• About this exercise:
Please transcribe exactly, and only, the lines of the data below between the line holding "Klein khống chế" and the line holding "là Phi Phàm", inclusive.

• Record excerpts:

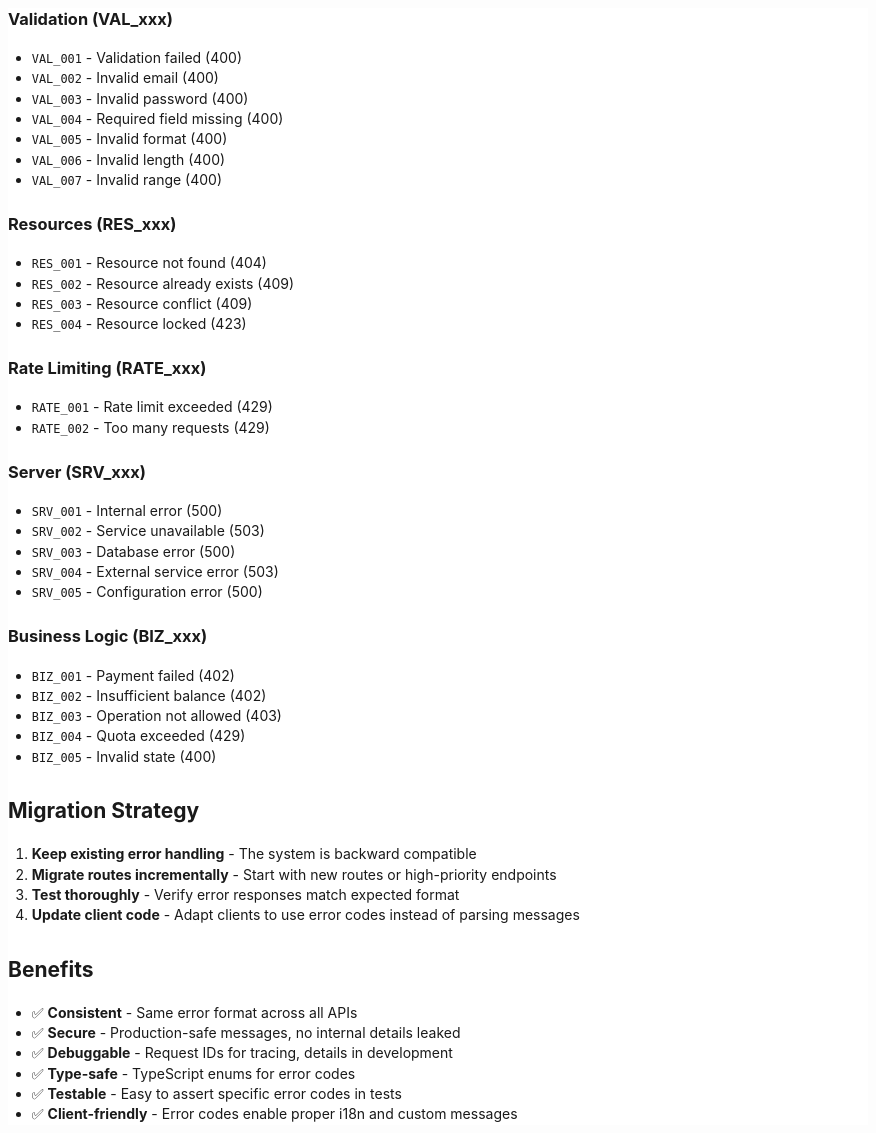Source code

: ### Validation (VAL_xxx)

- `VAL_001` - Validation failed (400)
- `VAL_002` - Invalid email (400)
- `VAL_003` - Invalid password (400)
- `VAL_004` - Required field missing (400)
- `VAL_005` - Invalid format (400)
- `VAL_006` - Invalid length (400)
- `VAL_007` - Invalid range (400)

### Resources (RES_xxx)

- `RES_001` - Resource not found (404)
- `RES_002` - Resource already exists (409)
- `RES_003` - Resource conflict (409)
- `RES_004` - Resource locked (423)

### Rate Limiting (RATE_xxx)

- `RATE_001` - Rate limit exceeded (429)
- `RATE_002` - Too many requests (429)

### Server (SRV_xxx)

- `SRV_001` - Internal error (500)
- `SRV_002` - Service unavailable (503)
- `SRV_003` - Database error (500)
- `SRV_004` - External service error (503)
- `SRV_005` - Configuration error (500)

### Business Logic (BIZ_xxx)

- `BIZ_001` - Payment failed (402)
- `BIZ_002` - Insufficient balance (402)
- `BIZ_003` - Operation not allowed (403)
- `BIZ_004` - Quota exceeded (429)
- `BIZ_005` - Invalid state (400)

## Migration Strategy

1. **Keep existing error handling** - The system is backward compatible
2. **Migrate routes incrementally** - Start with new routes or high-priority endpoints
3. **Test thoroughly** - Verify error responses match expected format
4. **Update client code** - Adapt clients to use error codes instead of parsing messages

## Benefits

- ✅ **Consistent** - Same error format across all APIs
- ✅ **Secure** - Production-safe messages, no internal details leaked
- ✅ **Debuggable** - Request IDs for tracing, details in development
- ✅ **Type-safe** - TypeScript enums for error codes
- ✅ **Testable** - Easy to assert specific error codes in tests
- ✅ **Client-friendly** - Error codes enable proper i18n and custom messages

* * *

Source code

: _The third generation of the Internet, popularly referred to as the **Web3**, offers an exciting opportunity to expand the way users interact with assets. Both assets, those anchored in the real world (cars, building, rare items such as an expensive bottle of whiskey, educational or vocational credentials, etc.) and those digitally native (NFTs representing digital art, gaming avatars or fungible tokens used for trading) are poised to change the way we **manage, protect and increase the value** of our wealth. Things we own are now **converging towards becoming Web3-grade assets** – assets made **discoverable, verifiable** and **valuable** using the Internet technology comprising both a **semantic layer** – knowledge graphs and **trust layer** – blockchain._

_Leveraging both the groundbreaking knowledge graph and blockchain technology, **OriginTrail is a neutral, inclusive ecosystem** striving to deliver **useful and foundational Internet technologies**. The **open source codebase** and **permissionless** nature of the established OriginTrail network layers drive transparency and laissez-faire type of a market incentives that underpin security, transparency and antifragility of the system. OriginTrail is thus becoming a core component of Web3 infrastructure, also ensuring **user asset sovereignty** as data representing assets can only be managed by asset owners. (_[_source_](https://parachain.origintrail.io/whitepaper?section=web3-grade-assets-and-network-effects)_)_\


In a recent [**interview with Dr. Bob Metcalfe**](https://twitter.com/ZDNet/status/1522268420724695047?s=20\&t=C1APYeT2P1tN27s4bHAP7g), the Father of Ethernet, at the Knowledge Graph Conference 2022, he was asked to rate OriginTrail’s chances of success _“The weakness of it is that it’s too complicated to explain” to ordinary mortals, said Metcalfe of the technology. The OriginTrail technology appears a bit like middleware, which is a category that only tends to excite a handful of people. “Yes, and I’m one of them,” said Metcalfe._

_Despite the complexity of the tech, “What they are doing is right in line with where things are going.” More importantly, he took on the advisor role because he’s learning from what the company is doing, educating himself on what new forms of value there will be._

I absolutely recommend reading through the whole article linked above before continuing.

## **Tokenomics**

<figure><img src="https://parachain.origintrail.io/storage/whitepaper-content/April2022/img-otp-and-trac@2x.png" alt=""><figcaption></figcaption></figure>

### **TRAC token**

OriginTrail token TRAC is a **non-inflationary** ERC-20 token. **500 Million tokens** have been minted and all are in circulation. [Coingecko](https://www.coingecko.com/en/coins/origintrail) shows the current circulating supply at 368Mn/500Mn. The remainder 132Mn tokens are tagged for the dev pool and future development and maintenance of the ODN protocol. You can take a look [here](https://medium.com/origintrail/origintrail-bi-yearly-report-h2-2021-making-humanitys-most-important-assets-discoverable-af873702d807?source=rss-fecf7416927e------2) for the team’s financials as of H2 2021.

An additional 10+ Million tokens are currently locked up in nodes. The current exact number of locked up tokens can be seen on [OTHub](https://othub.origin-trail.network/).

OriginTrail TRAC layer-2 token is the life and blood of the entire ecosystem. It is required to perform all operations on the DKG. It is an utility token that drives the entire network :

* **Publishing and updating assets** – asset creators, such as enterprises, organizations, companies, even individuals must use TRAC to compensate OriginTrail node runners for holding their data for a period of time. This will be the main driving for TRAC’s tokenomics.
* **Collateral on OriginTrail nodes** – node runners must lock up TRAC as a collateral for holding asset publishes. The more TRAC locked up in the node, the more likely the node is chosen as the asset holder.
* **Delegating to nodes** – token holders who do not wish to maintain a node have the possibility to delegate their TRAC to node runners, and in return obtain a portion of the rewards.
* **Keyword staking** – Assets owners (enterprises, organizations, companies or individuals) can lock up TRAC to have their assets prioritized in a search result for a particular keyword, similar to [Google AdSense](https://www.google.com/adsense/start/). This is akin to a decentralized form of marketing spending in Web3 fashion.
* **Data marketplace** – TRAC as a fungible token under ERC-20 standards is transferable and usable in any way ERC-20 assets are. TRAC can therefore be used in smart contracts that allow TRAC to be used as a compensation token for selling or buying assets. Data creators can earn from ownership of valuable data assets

==

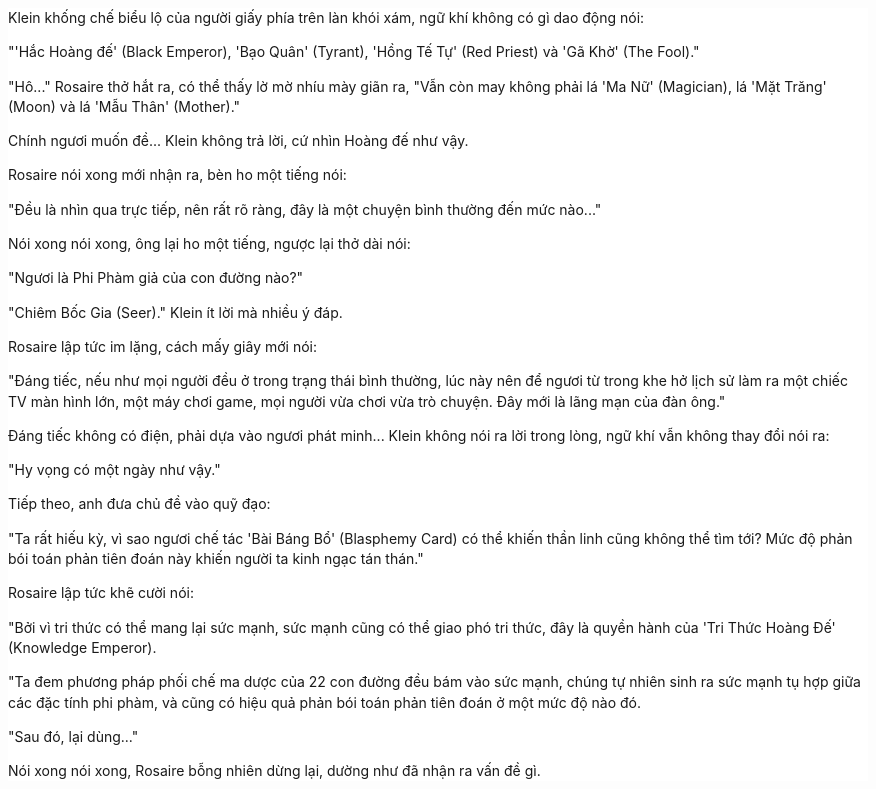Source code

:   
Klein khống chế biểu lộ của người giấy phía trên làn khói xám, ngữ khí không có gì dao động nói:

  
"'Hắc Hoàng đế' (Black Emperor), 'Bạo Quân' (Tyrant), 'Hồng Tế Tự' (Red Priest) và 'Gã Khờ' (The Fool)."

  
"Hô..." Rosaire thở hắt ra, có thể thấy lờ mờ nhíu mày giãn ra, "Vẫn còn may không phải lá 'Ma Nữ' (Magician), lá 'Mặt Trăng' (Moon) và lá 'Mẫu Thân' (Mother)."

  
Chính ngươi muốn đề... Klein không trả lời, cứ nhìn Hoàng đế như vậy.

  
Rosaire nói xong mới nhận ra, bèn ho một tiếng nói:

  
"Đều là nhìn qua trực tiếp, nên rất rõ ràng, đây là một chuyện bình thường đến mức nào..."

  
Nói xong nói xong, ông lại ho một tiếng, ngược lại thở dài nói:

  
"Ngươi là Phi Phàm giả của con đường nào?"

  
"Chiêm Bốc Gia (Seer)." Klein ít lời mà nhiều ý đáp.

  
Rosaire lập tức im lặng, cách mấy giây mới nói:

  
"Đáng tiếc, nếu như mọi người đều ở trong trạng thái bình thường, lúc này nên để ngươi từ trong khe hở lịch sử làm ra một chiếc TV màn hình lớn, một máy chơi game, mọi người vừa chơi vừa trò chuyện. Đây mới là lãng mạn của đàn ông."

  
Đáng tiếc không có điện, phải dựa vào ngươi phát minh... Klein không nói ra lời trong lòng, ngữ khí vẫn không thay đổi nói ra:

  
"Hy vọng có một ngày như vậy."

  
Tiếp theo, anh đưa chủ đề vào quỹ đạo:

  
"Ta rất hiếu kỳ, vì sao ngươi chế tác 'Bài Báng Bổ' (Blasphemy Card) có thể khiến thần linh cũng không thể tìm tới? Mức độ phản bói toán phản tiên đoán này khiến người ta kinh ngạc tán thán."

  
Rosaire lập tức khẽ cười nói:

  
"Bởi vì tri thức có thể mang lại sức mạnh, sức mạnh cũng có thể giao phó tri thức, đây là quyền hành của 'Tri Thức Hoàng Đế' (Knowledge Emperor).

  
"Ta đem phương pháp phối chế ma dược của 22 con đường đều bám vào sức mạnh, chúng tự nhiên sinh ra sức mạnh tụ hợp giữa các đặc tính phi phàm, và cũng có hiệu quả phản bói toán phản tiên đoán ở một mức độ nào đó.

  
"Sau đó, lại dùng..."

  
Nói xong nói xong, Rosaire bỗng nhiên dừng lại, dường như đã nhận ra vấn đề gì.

• Exercise solution:
Klein khống chế biểu lộ của người giấy phía trên làn khói xám, ngữ khí không có gì dao động nói:

  
"'Hắc Hoàng đế' (Black Emperor), 'Bạo Quân' (Tyrant), 'Hồng Tế Tự' (Red Priest) và 'Gã Khờ' (The Fool)."

  
"Hô..." Rosaire thở hắt ra, có thể thấy lờ mờ nhíu mày giãn ra, "Vẫn còn may không phải lá 'Ma Nữ' (Magician), lá 'Mặt Trăng' (Moon) và lá 'Mẫu Thân' (Mother)."

  
Chính ngươi muốn đề... Klein không trả lời, cứ nhìn Hoàng đế như vậy.

  
Rosaire nói xong mới nhận ra, bèn ho một tiếng nói:

  
"Đều là nhìn qua trực tiếp, nên rất rõ ràng, đây là một chuyện bình thường đến mức nào..."

  
Nói xong nói xong, ông lại ho một tiếng, ngược lại thở dài nói:

  
"Ngươi là Phi Phàm giả của con đường nào?"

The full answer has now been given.